Less than two months after Sen. Jenny Oropeza passed away, $20 million in state and federal money has been allocated to reopen a free breast cancer screening clinic she had fought to keep open.
The Every Woman Counts program, started in 1991, served over 350,000 Californians living either below or at the federal poverty line before a funding shortage prompted Gov. Schwarzenegger to put a six-month freeze on the program and bump the eligibility age from 40 to 50 years old at the beginning of the year.
In response, Oropeza introduced a bill, SB 836, that reversed these policy changes by ending the program’s freeze and opening its eligibility to include women, men, and transgender patients 40 years and older.
The bill also called for an undisclosed amount of general fund monies upward of $40 million, according to the bill’s senate analysis. It also projected that the state’s costs could increase “substantially” once women diagnosed with breast cancer were referred to the Department of Health Services for subsidized treatment.
Schwarzenegger’s changes held strong over the summer and were actually extended during the infamous 100-day budget impasse. The program was originally scheduled to reopen enrollment on July 1, 2010 but was then rescheduled to go through Jan. 1, 2011. A slew of breast cancer screening clinics were forced to close throughout the summer and into the fall.
When the budget did pass, it included $20 million for the Department of Public Health to reinstate the program and expand its eligibility age from 50 to 40 years old. It also stopped payments to health care providers for tracking women who test negative for breast cancer. At $50 each, stopping these payments freed up $14 million within the EWC program budget, explained Finance Department spokesman H.D Palmer.
“Every Woman Counts relies on three sources: tobacco tax, federal, and state funds,” said Al Lundeen, spokesman for the Department of Public Health.
The federal funds are finite, according to Oropeza’s bill analysis.
“Tobacco taxes have declined in the last 18 months or so. Demand for the program (EWC) has gone up. Revenue has been declining. This has created a very precarious situation,” said Lundeen.
Will Gov. Schwarzenegger’s special session budget cuts to health care put the program back in danger?

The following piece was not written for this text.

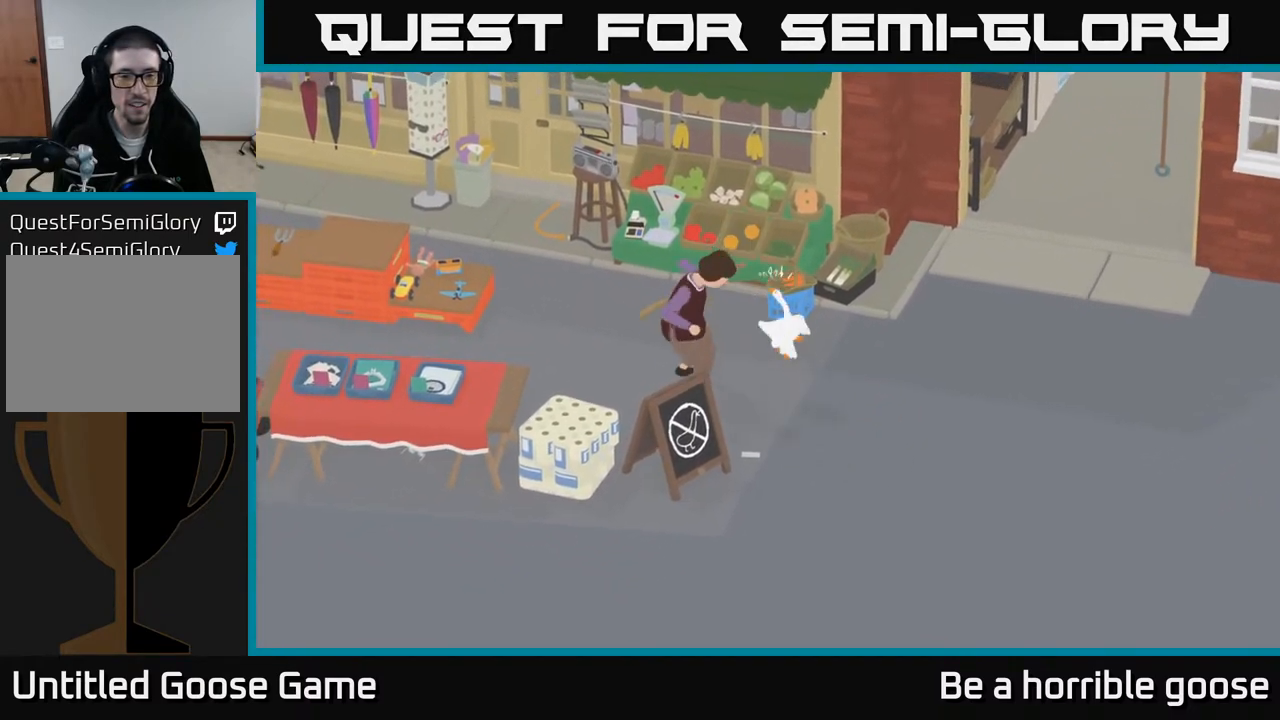
{"buttons": [], "left_stick": "down", "right_stick": "center", "events": [[100, "L2", "up"], [133, "left_stick", "down"], [233, "left_stick", "down-right"], [400, "left_stick", "down"]]}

“There is absolutely nothing in the special session that will affect the Every Woman Counts program,” said Palmer.
But if Gov. Schwarzenegger is successful at trimming $7 billion in health and social services from the budget, including significant cuts to Medi-Cal, during this week’s special session, women who are diagnosed with breast cancer by the EWC program may run into a dead end when they turn to the Department of Health Services for treatment.